After locating the line with "middle tip: (784, 1015)", reproduce that line and every one following it exactly, up to the end of the entries.

+ + + +

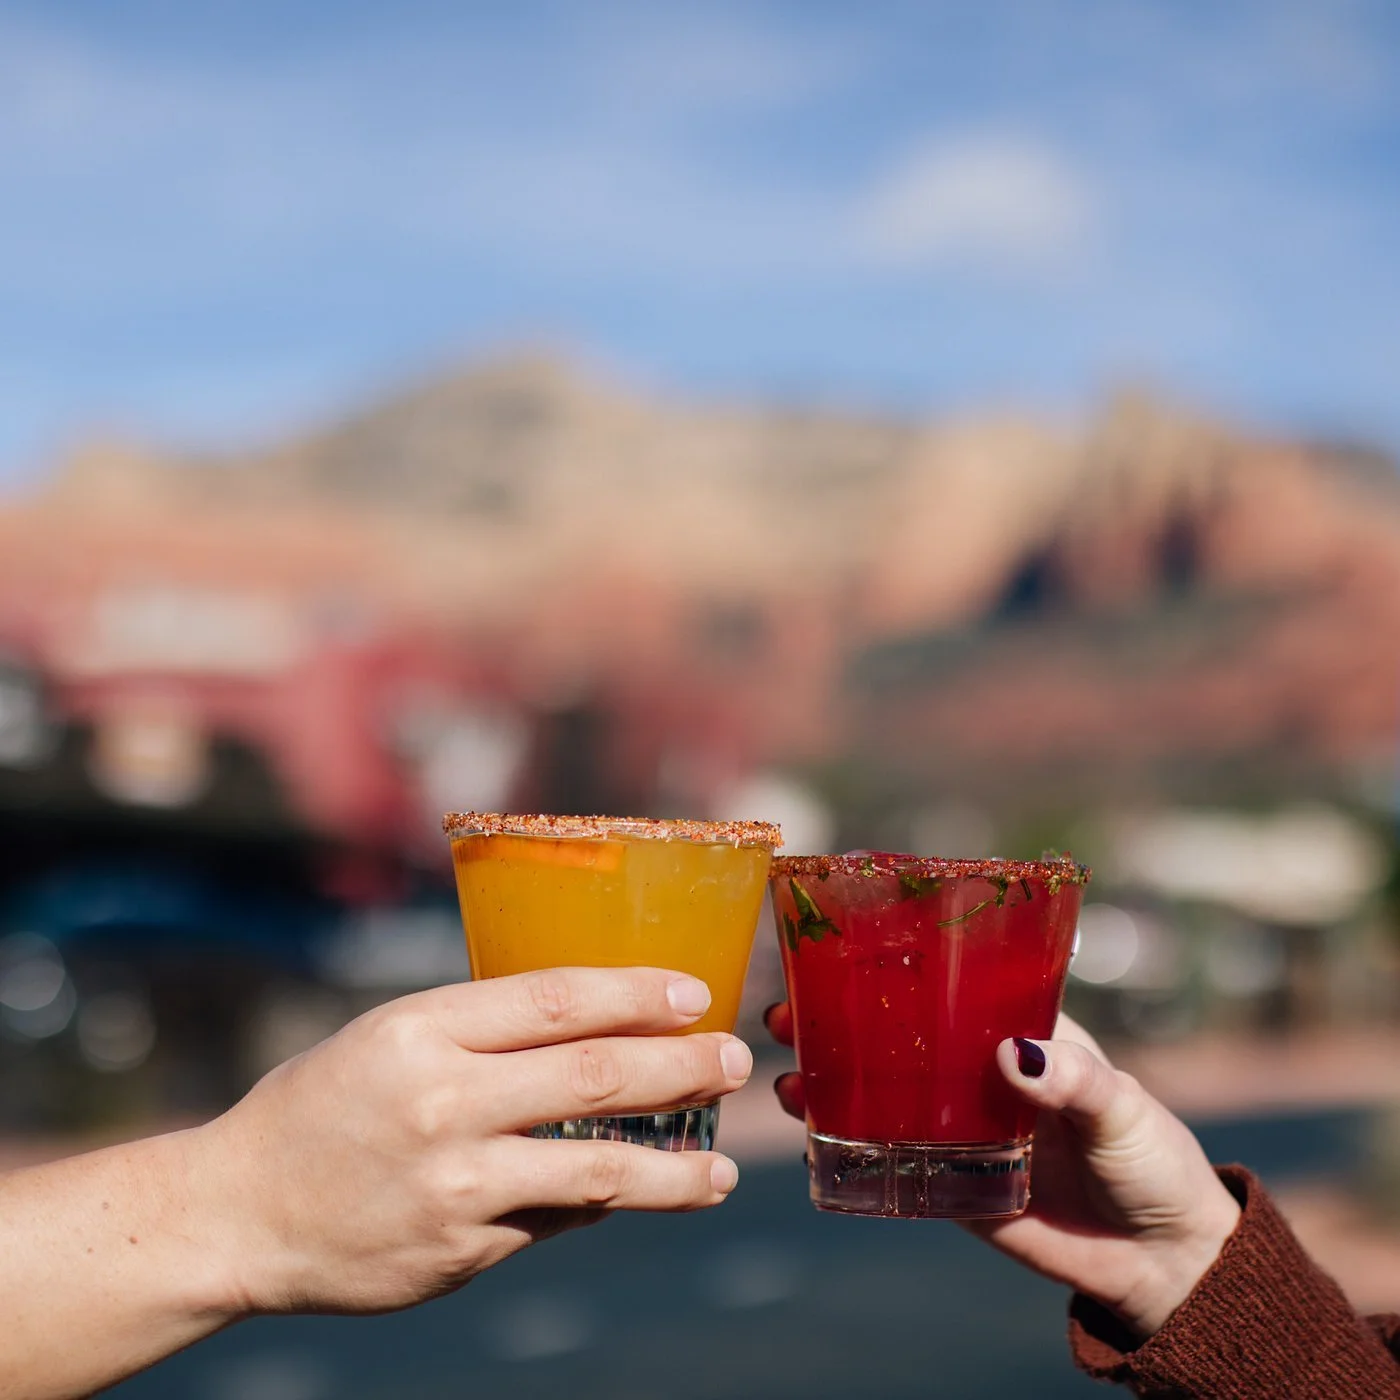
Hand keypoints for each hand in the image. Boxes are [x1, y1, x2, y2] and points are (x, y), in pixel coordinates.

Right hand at [202, 967, 752, 1315]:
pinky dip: (604, 1205)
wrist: (237, 1213)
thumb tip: (598, 1034)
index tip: (694, 993)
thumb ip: (484, 1035)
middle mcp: (444, 1104)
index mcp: (423, 1031)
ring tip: (719, 1169)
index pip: (557, 1000)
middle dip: (681, 1068)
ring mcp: (456, 1185)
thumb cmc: (322, 1105)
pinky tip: (638, 1196)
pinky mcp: (460, 1250)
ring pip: (597, 1171)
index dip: (637, 994)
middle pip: (594, 1078)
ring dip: (673, 1168)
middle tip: (733, 1061)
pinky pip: (555, 1220)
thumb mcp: (390, 1037)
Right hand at [765, 1004, 1238, 1337]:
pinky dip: (847, 1146)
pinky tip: (808, 1136)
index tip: (838, 957)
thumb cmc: (1154, 1163)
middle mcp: (980, 1072)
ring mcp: (961, 1126)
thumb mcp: (1123, 1110)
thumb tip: (1012, 1054)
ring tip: (786, 1077)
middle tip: (784, 1015)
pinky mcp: (953, 1182)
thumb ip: (1075, 1081)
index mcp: (1022, 1033)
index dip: (896, 970)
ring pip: (882, 1093)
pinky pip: (890, 1158)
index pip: (951, 986)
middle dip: (838, 1022)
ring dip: (829, 1081)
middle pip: (899, 1036)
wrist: (1163, 1263)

+ + + +

SOLUTION TO THIS TASK:
middle tip: (784, 1015)
pinky mcp: (953, 1182)
thumb ip: (1075, 1081)
index mcp: (1022, 1033)
index dip: (896, 970)
ring pip: (882, 1093)
pinky pip: (890, 1158)
index pip: (951, 986)
middle dip: (838, 1022)
ring dip: (829, 1081)
middle pip: (899, 1036)
wrist: (1163, 1263)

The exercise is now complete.